Source data: Begin

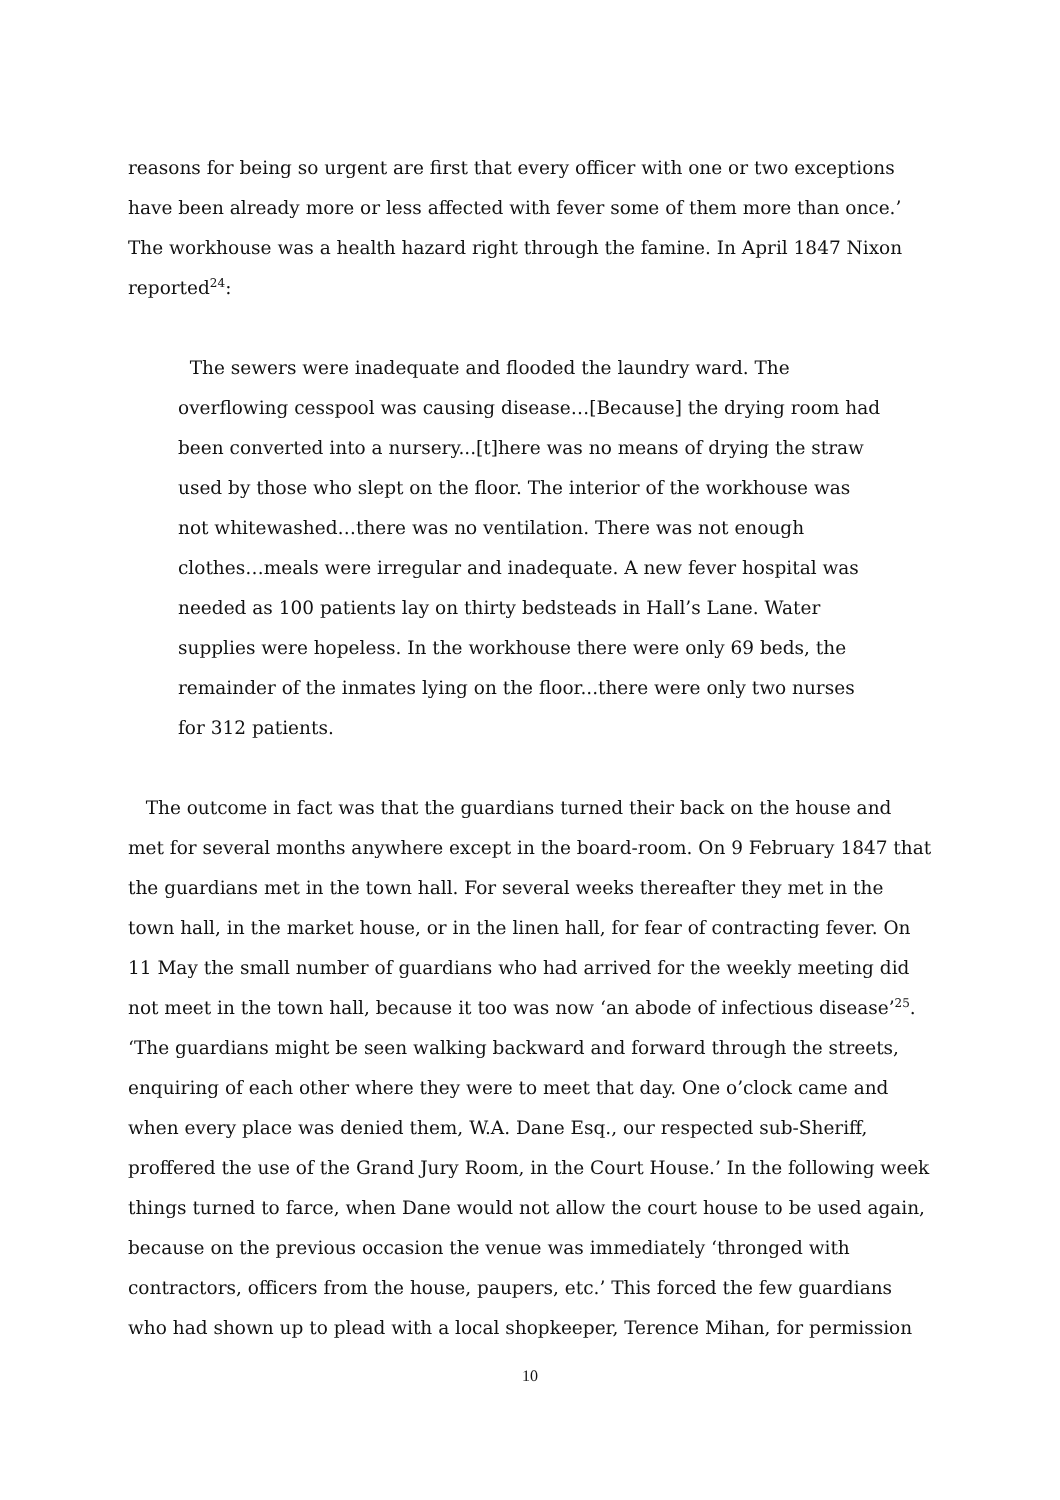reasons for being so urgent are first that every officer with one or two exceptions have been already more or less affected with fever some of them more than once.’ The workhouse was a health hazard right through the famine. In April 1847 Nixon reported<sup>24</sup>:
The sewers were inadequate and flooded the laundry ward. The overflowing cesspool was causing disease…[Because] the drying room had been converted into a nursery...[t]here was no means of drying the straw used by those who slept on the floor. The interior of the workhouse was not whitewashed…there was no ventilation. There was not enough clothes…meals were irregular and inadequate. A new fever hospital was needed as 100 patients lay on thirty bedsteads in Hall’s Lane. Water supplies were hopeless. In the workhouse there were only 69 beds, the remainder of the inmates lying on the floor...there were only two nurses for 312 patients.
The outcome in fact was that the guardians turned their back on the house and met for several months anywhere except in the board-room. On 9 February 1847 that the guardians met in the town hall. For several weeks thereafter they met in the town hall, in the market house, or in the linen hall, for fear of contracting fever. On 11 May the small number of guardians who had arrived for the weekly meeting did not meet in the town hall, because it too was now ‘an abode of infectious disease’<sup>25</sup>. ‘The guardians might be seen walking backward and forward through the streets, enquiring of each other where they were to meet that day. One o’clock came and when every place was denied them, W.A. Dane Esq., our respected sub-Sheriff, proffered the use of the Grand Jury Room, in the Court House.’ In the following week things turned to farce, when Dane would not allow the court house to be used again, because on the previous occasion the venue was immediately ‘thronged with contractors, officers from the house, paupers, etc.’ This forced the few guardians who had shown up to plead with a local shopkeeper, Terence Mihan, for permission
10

Source data: End

• Problem to work on:
Please copy the data shown above precisely, leaving the images out.

• Response box:
reasons for being so urgent are first that every officer with one or two exceptions have been already more or less affected with fever some of them more than once.’ The workhouse was a health hazard right through the famine. In April 1847 Nixon reported<sup>24</sup>:
The sewers were inadequate and flooded the laundry ward. The overflowing cesspool was causing disease…[Because] the drying room had been converted into a nursery...[t]here was no means of drying the straw used by those who slept on the floor. The interior of the workhouse was not whitewashed…there was no ventilation. There was not enough clothes…meals were irregular and inadequate. A new fever hospital was needed as 100 patients lay on thirty bedsteads in Hall’s Lane. Water supplies were hopeless. In the workhouse there were only 69 beds, the remainder of the inmates lying on the floor...there were only two nurses for 312 patients.
The outcome in fact was that the guardians turned their back on the house and met for several months anywhere except in the board-room. On 9 February 1847 that the guardians met in the town hall. For several weeks thereafter they met in the town hall, in the market house, or in the linen hall, for fear of contracting fever. On 11 May the small number of guardians who had arrived for the weekly meeting did not meet in the town hall, because it too was now ‘an abode of infectious disease’<sup>25</sup>. ‘The guardians might be seen walking backward and forward through the streets, enquiring of each other where they were to meet that day. One o’clock came and when every place was denied them, W.A. Dane Esq., our respected sub-Sheriff, proffered the use of the Grand Jury Room, in the Court House.’ In the following week things turned to farce, when Dane would not allow the court house to be used again, because on the previous occasion the venue was immediately ‘thronged with contractors, officers from the house, paupers, etc.’ This forced the few guardians who had shown up to plead with a local shopkeeper, Terence Mihan, for permission
10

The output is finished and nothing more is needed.